Директор встал; Эрик встал. Секретарша бросила на них взгляд. Она была кладезь секретов. Мужчины вышли из кабинета. Коридор, лестница, двойная дверь, за которой начиналась больница как таковая. Психиатрические выглядят примерно так, как ожидаешь. Там действительно завывают, плачут, ведут разговоры с незримым, строят рожи, какие в обычной жизни люди строят разве что наедине с собой или в темноте. На цветных гладких стульях они сидели рядами, неуклюже подстриженные и пришибленные ларгактилом[24]. Там стоял телевизор – нововведение директора, – но смотрел его большей частью персонал. В одном месте, когда шли по коридору с цветными геометрическими плитками на полу, путь преградил мужчина в военном кителе со шрамами от бритвы по всему лицу. Иэн направился было к нему, чтобы отодвинуть, но другой пациент взял его за локоть и отвел обратно к стенке.

– Спасибо, Мартин, – сказал директор.

– Это Мартин его обнаружил, – заметил Иэн, когда они прошли.

– Я не помню, чтобы мне это говорили, – сказал директор. – А что он делал в прачечной посреди ночи?

– Ему неважно спится, – ответил Иэн. – Когда я в ночную смену, часто вижу, как он прохаживается.

– Это Мартин, значит, включил сигнализацию? Он ко всему, что связано с огнем, неравнодушен, кажется.

– Про сигнализацию не знаю, – сказал Иэн. – Возможно.

– А ведь могло быть и хуже, – промолвил директор. – Ему могло прийти в голову зажечь погребальный костер.

– Не думаю, что он бы так поступил, сэр. Сейчас уже нет.

– И все-таки я считаю, что нам надо прекратить эти ночные блуждания. Может быть, доктор Парри взглянет на то, что ему дают.

– Да, – сказал Эрик. – Если вы считаете нужным.

Он ждал, чтобы директор упомянул о снотворном, но, конечно, умолчание было еще красноречивей.

Наконец дошли до двери, на которой был только номер. Из ключей на поясе Иэн выбрал один и отпер дверь. Внутри стéны из крашеного камня, холод, как в маслодельне, маленькое окно под потолком, два деревянных стола на козлах. На дальнем столе тело под простыней. Эрик подошел и сдвинул ткань. Над столом висел металлический абажур без лампочки. Свет падал только от окна. Он ровно и мягко омывал мертвое лицо юноши. Его не раздели. На нем по-прежнему был пиджак с галстуком.
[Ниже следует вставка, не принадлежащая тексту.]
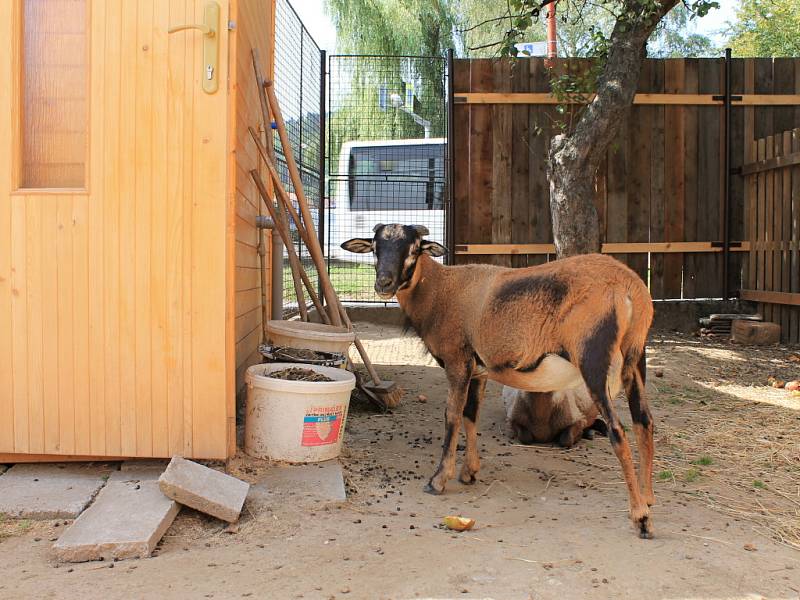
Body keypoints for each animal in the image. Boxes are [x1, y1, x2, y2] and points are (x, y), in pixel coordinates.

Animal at [344, 225, 656, 540]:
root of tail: (630, 287)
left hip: (594, 357)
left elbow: (452, 416)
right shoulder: (478, 370)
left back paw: (640, 518)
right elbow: (471, 416)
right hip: (635, 357)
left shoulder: (457, 361)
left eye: (414, 248)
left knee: (618, 431)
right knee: (644, 422)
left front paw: (438, 479)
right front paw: (469, 472)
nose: (383, 283)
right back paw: (648, 499)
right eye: (375, 248)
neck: (440, 290)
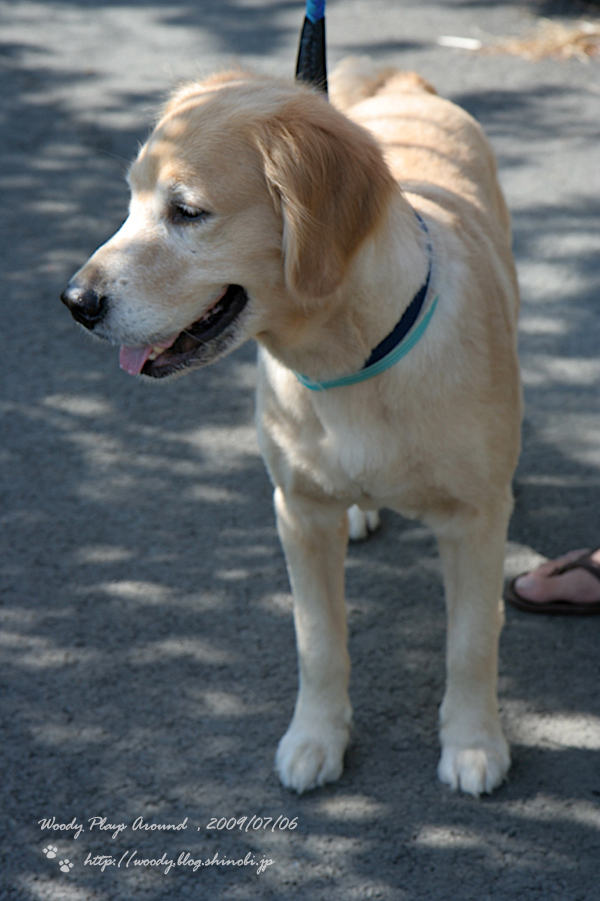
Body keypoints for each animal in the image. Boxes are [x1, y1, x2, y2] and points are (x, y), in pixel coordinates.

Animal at [61, 58, 522, 796]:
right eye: (130, 200)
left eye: (186, 211)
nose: (75, 302)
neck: (351, 363)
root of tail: (397, 78)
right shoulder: (299, 512)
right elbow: (319, 642)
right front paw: (316, 736)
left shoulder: (474, 521)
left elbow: (473, 641)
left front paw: (474, 741)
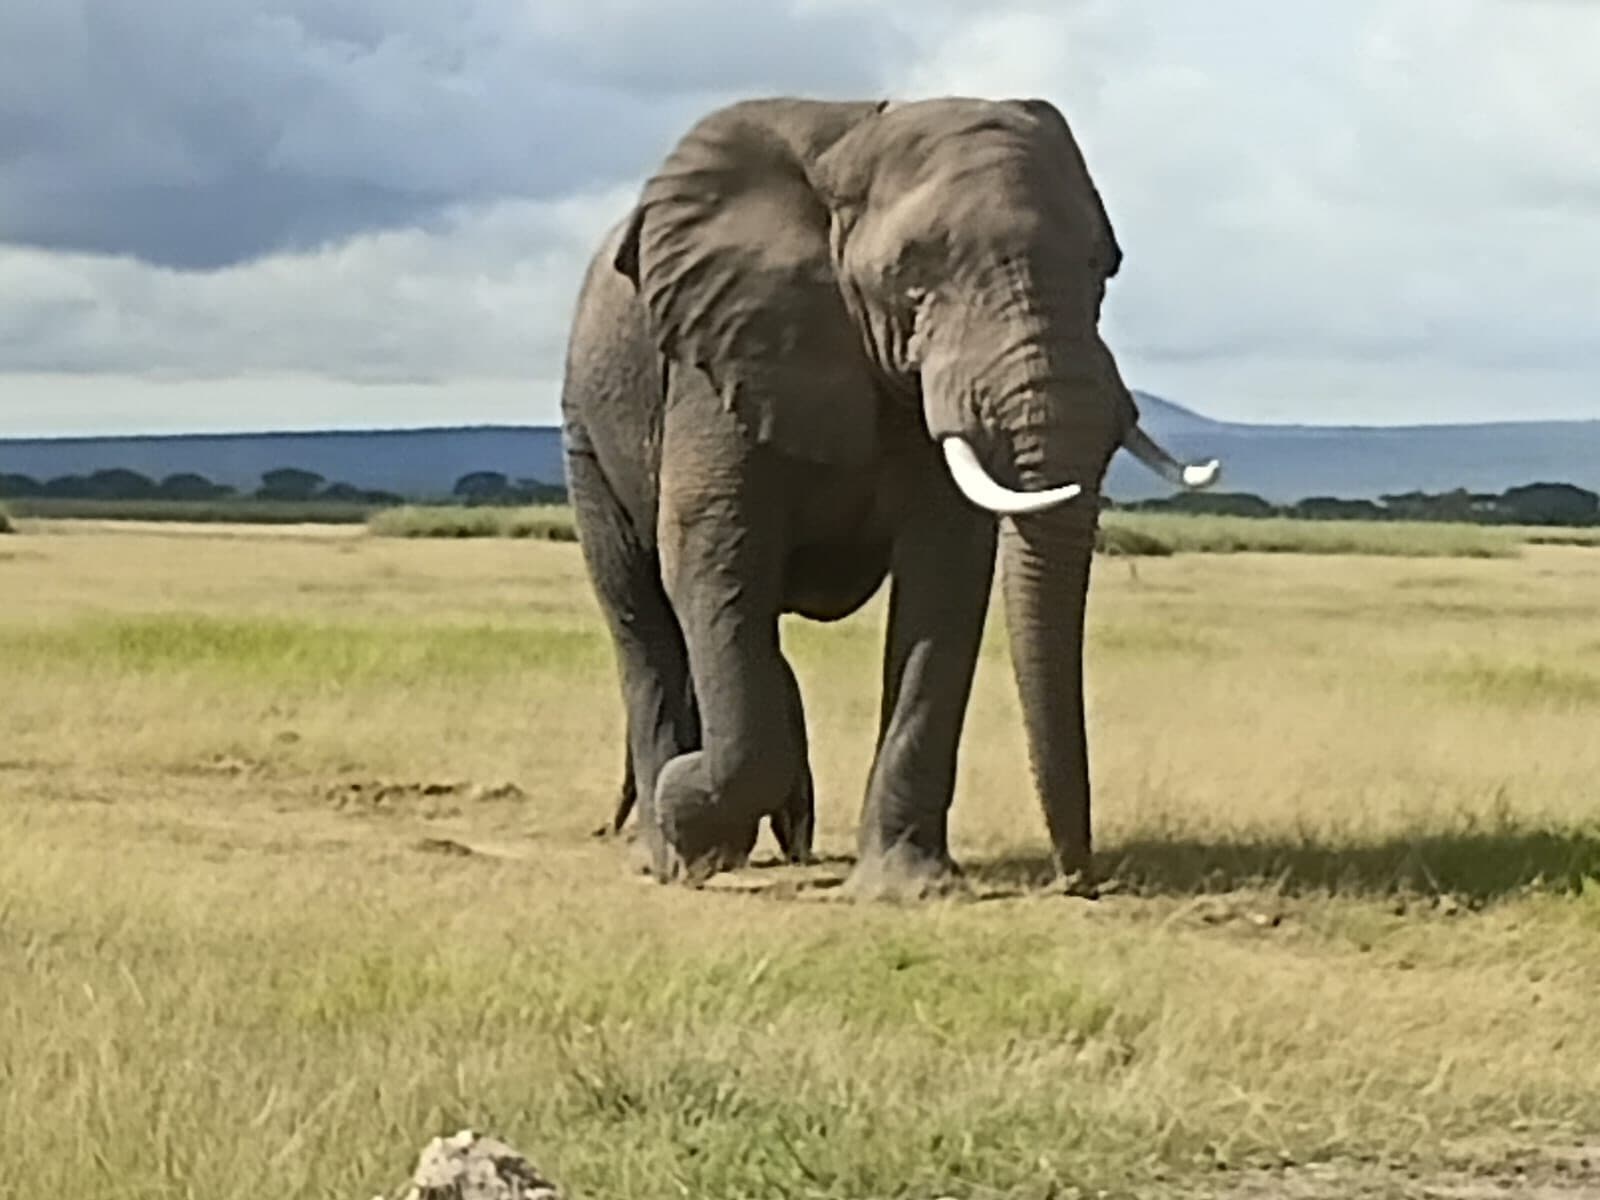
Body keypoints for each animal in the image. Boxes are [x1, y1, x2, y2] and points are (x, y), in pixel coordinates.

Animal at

Что говорит о твоем душевном состоянии галстук, который ты повязываешь перед самоубийством? Это знак сумасшествия – или просто желание выглядеть прилично, респектабельно даже, в глазах тех, кто тебя обнаружит? Нечто вполне нормальное? Нормальное побуждение?
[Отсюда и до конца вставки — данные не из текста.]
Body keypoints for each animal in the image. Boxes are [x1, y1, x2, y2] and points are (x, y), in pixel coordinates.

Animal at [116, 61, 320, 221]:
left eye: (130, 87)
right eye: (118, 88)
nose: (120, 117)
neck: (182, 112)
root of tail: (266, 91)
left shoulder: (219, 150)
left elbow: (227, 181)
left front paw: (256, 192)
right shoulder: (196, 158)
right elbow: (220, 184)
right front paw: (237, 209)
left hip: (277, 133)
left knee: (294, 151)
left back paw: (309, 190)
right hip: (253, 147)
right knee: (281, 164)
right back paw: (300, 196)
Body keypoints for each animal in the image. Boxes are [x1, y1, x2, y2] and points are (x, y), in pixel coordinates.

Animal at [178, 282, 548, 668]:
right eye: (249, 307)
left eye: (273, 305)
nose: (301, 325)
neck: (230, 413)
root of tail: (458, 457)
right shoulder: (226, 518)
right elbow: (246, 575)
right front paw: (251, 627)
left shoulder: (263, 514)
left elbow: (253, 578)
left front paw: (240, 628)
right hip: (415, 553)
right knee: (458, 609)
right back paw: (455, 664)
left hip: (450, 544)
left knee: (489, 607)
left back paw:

Он обнажил одну из ладоней Стивена. Холодная, жесткая ладонь, кожа сморщенная, рубцовая. Передвинулся к концу стола и потрогал ступни, нажал пальцем сквозь шерстяные носки. Трупное окоченение идет от головы вниз – движется на юг, как любил выражаться один из его преподавателей в Манчестере.

Он пожал плечами.

– Двенадцать часов, – сказал он. – Пятнадцать. В этих пределах.

– Тут мы не можем его оставить, – сказал директор. – Он поедет в Бристоль. Возможно, не одна неделя пройдет, прежде чем тело отдадут для похорон. Вы свяжетесь с коронером?
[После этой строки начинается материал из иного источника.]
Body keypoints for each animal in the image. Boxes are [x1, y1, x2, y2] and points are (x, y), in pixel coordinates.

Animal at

Эрик кивнул. Надо будет узнать, какая в таких случаях процедура. Скорее всего, он только после расследования сможет подписать свидетельство о смерти.

– Сколько таблеток он выпил?

– Примерно половину склянки, – сказал Иэн. – Что не выпил, оставил в умывальне. Я это убрал и запер.

В амбулатории он принял еще трех пациентов. Долго заниматься никем не пришлось. В кабинет и обратно, три назначения, спасибо, доктор. Когда за последним закрылась дверь, он посмотрел на часы и выдвинул нижний ящик стола. Вынул оттуда розово-кремовый картонный конверт. На лицевой его стороне – типографская надпись изящным шрифтом с завитками, имитирующим женский почерк или как минимум предназначенным рождать у медиков женские ассоциации: «Эновид 5 мг»[25]. Конверт был слишком велик для любого из карманов, поэтому он спрятал его между страницами «Ланцета» и вышел в коридор. Там ему встретился Габби Миклос.

– Привет, Эрик.

– Привет, Габби.

– Что-нибудь криво-косо? – спросил Габби.

Его шерстяной костюм был на полномера ему велик. Глаза, как обычно, светились странным светом, как будто он только что закапал туда белладонну.

– В психиатрической кой-какая ерунда, – сказал Эрик. – В приюте. Завтра расскажу. Или в понедельник. Дело терпит.

– В приюте, – повторил Габби.

[24] Ларгактил – одно из торговых названий нейролептика хлорпромазина.
[25] Эновид – торговое название первого комбинированного орального контрацептива.